Repeat everything in the data exactly except images.

========================

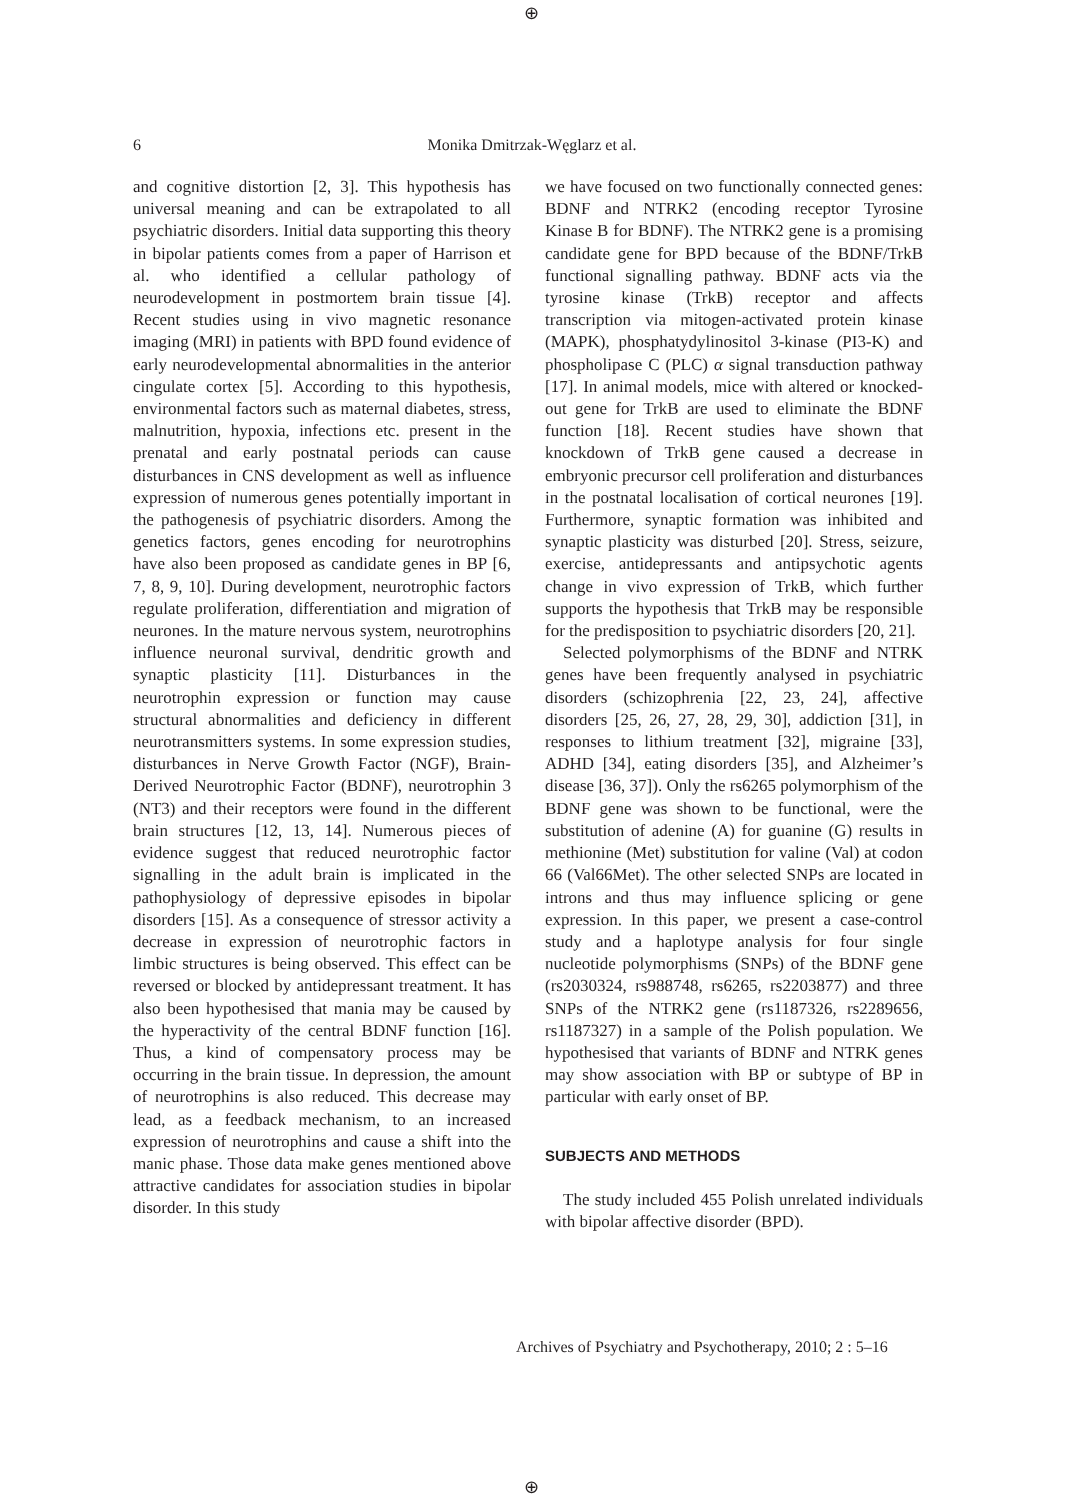⊕
6
Monika Dmitrzak-Węglarz et al.
and cognitive distortion [2, 3]. This hypothesis has universal meaning and can be extrapolated to all psychiatric disorders. Initial data supporting this theory in bipolar patients comes from a paper of Harrison et al. who identified a cellular pathology of neurodevelopment in postmortem brain tissue [4]. Recent studies using in vivo magnetic resonance imaging (MRI) in patients with BPD found evidence of early neurodevelopmental abnormalities in the anterior cingulate cortex [5]. According to this hypothesis, environmental factors such as maternal diabetes, stress, malnutrition, hypoxia, infections etc. present in the prenatal and early postnatal periods can cause disturbances in CNS development as well as influence expression of numerous genes potentially important in the pathogenesis of psychiatric disorders. Among the genetics factors, genes encoding for neurotrophins have also been proposed as candidate genes in BP [6, 7, 8, 9, 10]. During development, neurotrophic factors regulate proliferation, differentiation and migration of neurones. In the mature nervous system, neurotrophins influence neuronal survival, dendritic growth and synaptic plasticity [11]. Disturbances in the neurotrophin expression or function may cause structural abnormalities and deficiency in different neurotransmitters systems. In some expression studies, disturbances in Nerve Growth Factor (NGF), Brain-Derived Neurotrophic Factor (BDNF), neurotrophin 3 (NT3) and their receptors were found in the different brain structures [12, 13, 14]. Numerous pieces of evidence suggest that reduced neurotrophic factor signalling in the adult brain is implicated in the pathophysiology of depressive episodes in bipolar disorders [15]. As a consequence of stressor activity a decrease in expression of neurotrophic factors in limbic structures is being observed. This effect can be reversed or blocked by antidepressant treatment. It has also been hypothesised that mania may be caused by the hyperactivity of the central BDNF function [16]. Thus, a kind of compensatory process may be occurring in the brain tissue. In depression, the amount of neurotrophins is also reduced. This decrease may lead, as a feedback mechanism, to an increased expression of neurotrophins and cause a shift into the manic phase. Those data make genes mentioned above attractive candidates for association studies in bipolar disorder. In this study
we have focused on two functionally connected genes: BDNF and NTRK2 (encoding receptor Tyrosine Kinase B for BDNF). The NTRK2 gene is a promising candidate gene for BPD because of the BDNF/TrkB functional signalling pathway. BDNF acts via the tyrosine kinase (TrkB) receptor and affects transcription via mitogen-activated protein kinase (MAPK), phosphatydylinositol 3-kinase (PI3-K) and phospholipase C (PLC) α signal transduction pathway [17]. In animal models, mice with altered or knocked-out gene for TrkB are used to eliminate the BDNF function [18]. Recent studies have shown that knockdown of TrkB gene caused a decrease in embryonic precursor cell proliferation and disturbances in the postnatal localisation of cortical neurones [19]. Furthermore, synaptic formation was inhibited and synaptic plasticity was disturbed [20]. Stress, seizure, exercise, antidepressants and antipsychotic agents change in vivo expression of TrkB, which further supports the hypothesis that TrkB may be responsible for the predisposition to psychiatric disorders [20, 21].
Selected polymorphisms of the BDNF and NTRK genes have been frequently analysed in psychiatric disorders (schizophrenia [22, 23, 24], affective disorders [25, 26, 27, 28, 29, 30], addiction [31], in responses to lithium treatment [32], migraine [33], ADHD [34], eating disorders [35], and Alzheimer’s disease [36, 37]). Only the rs6265 polymorphism of the BDNF gene was shown to be functional, were the substitution of adenine (A) for guanine (G) results in methionine (Met) substitution for valine (Val) at codon 66 (Val66Met). The other selected SNPs are located in introns and thus may influence splicing or gene expression. In this paper, we present a case-control study and a haplotype analysis for four single nucleotide polymorphisms (SNPs) of the BDNF gene (rs2030324, rs988748, rs6265, rs2203877) and three SNPs of the NTRK2 gene (rs1187326, rs2289656, rs1187327) in a sample of the Polish population. We hypothesised that variants of BDNF and NTRK genes may show association with BP or subtype of BP in particular with early onset of BP.
SUBJECTS AND METHODS
The study included 455 Polish unrelated individuals with bipolar affective disorder (BPD).
Archives of Psychiatry and Psychotherapy, 2010; 2 : 5–16
⊕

========================

EXERCISE OUTPUT:
⊕
6
Monika Dmitrzak-Węglarz et al.
and cognitive distortion [2, 3]. This hypothesis has universal meaning and can be extrapolated to all psychiatric disorders. Initial data supporting this theory in bipolar patients comes from a paper of Harrison et al. who identified a cellular pathology of neurodevelopment in postmortem brain tissue [4]. Recent studies using in vivo magnetic resonance imaging (MRI) in patients with BPD found evidence of early neurodevelopmental abnormalities in the anterior cingulate cortex [5]. According to this hypothesis, environmental factors such as maternal diabetes, stress, malnutrition, hypoxia, infections etc. present in the prenatal and early postnatal periods can cause disturbances in CNS development as well as influence expression of numerous genes potentially important in the pathogenesis of psychiatric disorders. Among the genetics factors, genes encoding for neurotrophins have also been proposed as candidate genes in BP [6, 7, 8, 9, 10]. During development, neurotrophic factors regulate proliferation, differentiation and migration of neurones. In the mature nervous system, neurotrophins influence neuronal survival, dendritic growth and synaptic plasticity [11]. Disturbances in the neurotrophin expression or function may cause structural abnormalities and deficiency in different neurotransmitters systems. In some expression studies, disturbances in Nerve Growth Factor (NGF), Brain-Derived Neurotrophic Factor (BDNF), neurotrophin 3 (NT3) and their receptors were found in the different brain structures [12, 13, 14]. Numerous pieces of evidence suggest that reduced neurotrophic factor signalling in the adult brain is implicated in the pathophysiology of depressive episodes in bipolar disorders [15]. As a consequence of stressor activity a decrease in expression of neurotrophic factors in limbic structures is being observed. This effect can be reversed or blocked by antidepressant treatment. It has also been hypothesised that mania may be caused by the hyperactivity of the central BDNF function [16]. Thus, a kind of compensatory process may be occurring in the brain tissue. In depression, the amount of neurotrophins is also reduced. This decrease may lead, as a feedback mechanism, to an increased expression of neurotrophins and cause a shift into the manic phase. Those data make genes mentioned above attractive candidates for association studies in bipolar disorder. In this study
we have focused on two functionally connected genes: BDNF and NTRK2 (encoding receptor Tyrosine Kinase B for BDNF). The NTRK2 gene is a promising candidate gene for BPD because of the BDNF/TrkB functional signalling pathway. BDNF acts via the tyrosine kinase (TrkB) receptor and affects transcription via mitogen-activated protein kinase (MAPK), phosphatydylinositol 3-kinase (PI3-K) and phospholipase C (PLC) α signal transduction pathway [17]. In animal models, mice with altered or knocked-out gene for TrkB are used to eliminate the BDNF function [18]. Recent studies have shown that knockdown of TrkB gene caused a decrease in embryonic precursor cell proliferation and disturbances in the postnatal localisation of cortical neurones [19]. Furthermore, synaptic formation was inhibited and synaptic plasticity was disturbed [20]. Stress, seizure, exercise, antidepressants and antipsychotic agents change in vivo expression of TrkB, which further supports the hypothesis that TrkB may be responsible for the predisposition to psychiatric disorders [20, 21].
Selected polymorphisms of the BDNF and NTRK genes have been frequently analysed in psychiatric disorders (schizophrenia [22, 23, 24], affective disorders [25, 26, 27, 28, 29, 30], addiction [31], in responses to lithium treatment [32], migraine [33], ADHD [34], eating disorders [35], and Alzheimer’s disease [36, 37]). Only the rs6265 polymorphism of the BDNF gene was shown to be functional, were the substitution of adenine (A) for guanine (G) results in methionine (Met) substitution for valine (Val) at codon 66 (Val66Met). The other selected SNPs are located in introns and thus may influence splicing or gene expression. In this paper, we present a case-control study and a haplotype analysis for four single nucleotide polymorphisms (SNPs) of the BDNF gene (rs2030324, rs988748, rs6265, rs2203877) and three SNPs of the NTRK2 gene (rs1187326, rs2289656, rs1187327) in a sample of the Polish population. We hypothesised that variants of BDNF and NTRK genes may show association with BP or subtype of BP in particular with early onset of BP.
SUBJECTS AND METHODS
The study included 455 Polish unrelated individuals with bipolar affective disorder (BPD).
Archives of Psychiatry and Psychotherapy, 2010; 2 : 5–16
⊕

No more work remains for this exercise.